別荘へ帰り着いた頃には、辺りは既に夕闇に包まれ始めていた。あたしは部屋に入ると着ていた服を真っ先に着替えて、大きなソファに座った。今日はバトルをお休みして、早朝から一日中地下通路に潜っていたので、服のあちこちが汚れてしまったのだ。コートは念のため探索を始める前に脱いでおいたため、そのお陰で汚れる事なく済んだのは幸いだ。
それにしても、身体の節々が痛い。明日か明後日にはきっと筋肉痛になってしまうのだろう。嫌だなあ、湿布あったかなあ、お風呂に入るの怠いなあなどと、とりとめのない事を考えながらソファへごろりと横になる。
すると、疲れきった身体はソファに縫い付けられてしまったかのように動かす事が出来なくなってしまった。寝てはダメだ。ちゃんとお風呂に入って、ベッドで寝なければ。
頭では分かっているのに、動け動けという自身に対する命令が脳内を一人歩きするだけで、わたしの視界はやがて落とされた瞼によって真っ暗になり、ついには意識をも手放してしまった。



ガチャリと玄関が開く音がして、わたしは僅かに意識を取り戻した。しまった、鍵をかけ忘れた。とはいえ、ここはリゾートエリア。周囲の警備はバッチリしているし、怪しい人物はまず近寄れまい。大方、いつものように知り合いの誰かが訪ねて来ただけなのだろう。けれど、あまりの眠さにわざわざ身体を起こして来客を出迎える余裕はないし、それ以前に目を開ける事すら叶わない。よし、ここは寝た振りを決め込もう。そうすれば客人も眠りを妨げてはまずいと思って帰るに違いない。
やって来た人物はドタドタと遠慮無しに足音を立てて入ってくる。紛れもなく、この慌ただしい歩き方はジュンだ。今日に限って何と運の悪い。しかも、よりによってどうしてこの時間なのだろう。お願いだから騒がずに大人しく帰って欲しい。夢と現実の狭間でそんな事を願う。

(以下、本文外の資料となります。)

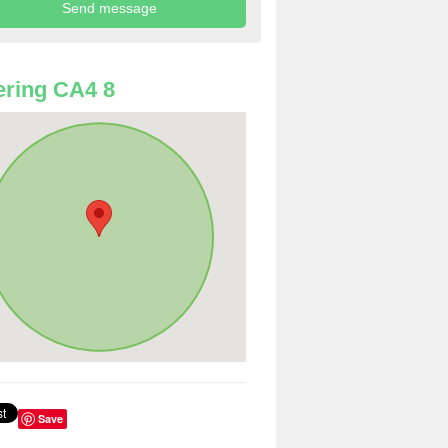
ring CA4 8
Save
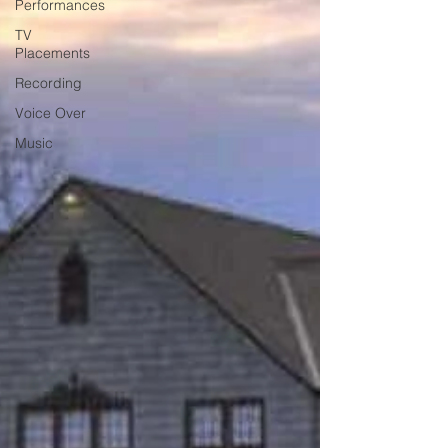
Performances
TV
Placements
Recording
Voice Over
Music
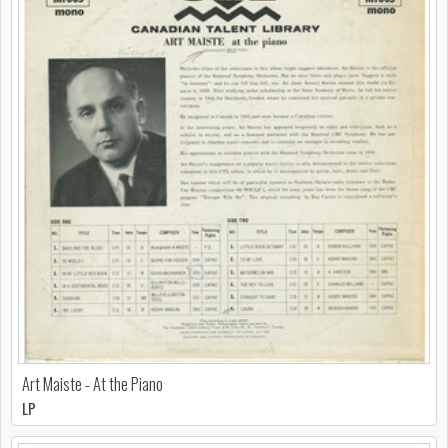
Art Maiste - At the Piano
LP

「よっ! 邪魔するぜー! って何だよ、寝てんのか?」

横になっているあたしを発見したのか、ジュンの「つまんねー」というぼやきが聞こえた。そして更に運の悪い事に、どうやら彼はあたしの目前に移動して来たらしく、その証拠に、すぐ側で衣擦れの音がする。
きっとこのまま起こされてしまうのだろうと、安眠を諦めかけたその時、何やら柔らかいものが唇に触れた。ちゅ、ちゅ、と音を立てながら何度も触れてくるそれは、少しばかりかさついているようでもあった。けれど、不思議と夢の中にいるみたいな心地良さがある。

――じゃなくて。まさか、これは。

(………キス!?)

突然の事態にすっかり意識を揺り起こされ、今までの眠気など一気にすっ飛び、あたしはカッと目を見開いた。

「うわっ!?」

視界に飛び込んで来たのは、あたしに負けないくらい目を見開いているジュンだった。これはやはり、夢でもなんでもない、紛れもなく現実の出来事なのだと再認識する。

「…ジュン…?」

いくら眠気が飛んだとはいえ、脳はまだうまく機能していないのか、やっとの思いで口から出たのは彼の名前のみだった。
ジュンはあたしに名前を呼ばれた事で、わざとらしい程に身体をビクつかせると、視線を泳がせ顔を真っ赤にしながらぶんぶんと首を振った。そして、

「ななななんだってんだよ! 俺は別にキスとかしてねーからな!」

まだ何も聞いていないのに、そう吐き捨てると逃げるように部屋を出て行ってしまった。

「…なに、あれ…」

あれでは自分が犯人だと自己紹介しているようなものだ。あそこまで露骨だと、流石のあたしでも確信せざるを得ない。
というか、勝手に人の唇を奪っておきながら認めもせずに逃げるだなんて一体どういう了見なのだろう。

「…こっちがなんだってんだよーだわ、バカ」

あたしの虚しい独り言は当然ジュンに届くはずもなく、ただ部屋の静寂に飲み込まれていくだけだった。
いや、今はそんな事よりも、徐々に込み上げてくる胸のモヤモヤと恥ずかしさでどうにかなってしまいそうだ。今夜はもう眠れそうにもない。
――ああ、もう。次会った時には絶対に責任を取らせてやるんだから。